EXTRACTED INFORMATION ::
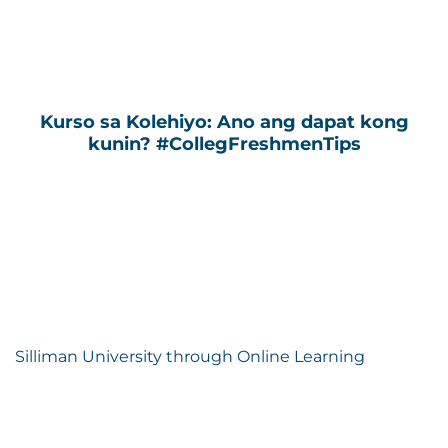
Kurso sa Kolehiyo: Ano ang dapat kong
kunin? #CollegFreshmenTips
Silliman University through Online Learning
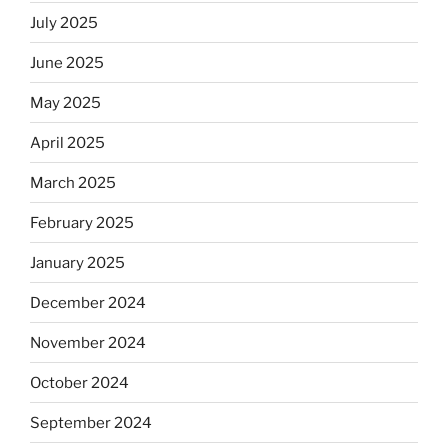
July 2025
June 2025
May 2025
April 2025
March 2025
February 2025
January 2025
December 2024
November 2024
October 2024
September 2024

EXERCISE DIRECTIONS :: Reproduce the data above with "Online Learning" swapped for "Distance Learning" and every other line left unchanged. Omit the pictures.

OUTPUT OF THE EXERCISE ::
Kurso sa Kolehiyo: Ano ang dapat kong
kunin? #CollegFreshmenTips
Silliman University through Distance Learning
July 2025
June 2025
May 2025
April 2025
March 2025
February 2025
January 2025
December 2024
November 2024
October 2024
September 2024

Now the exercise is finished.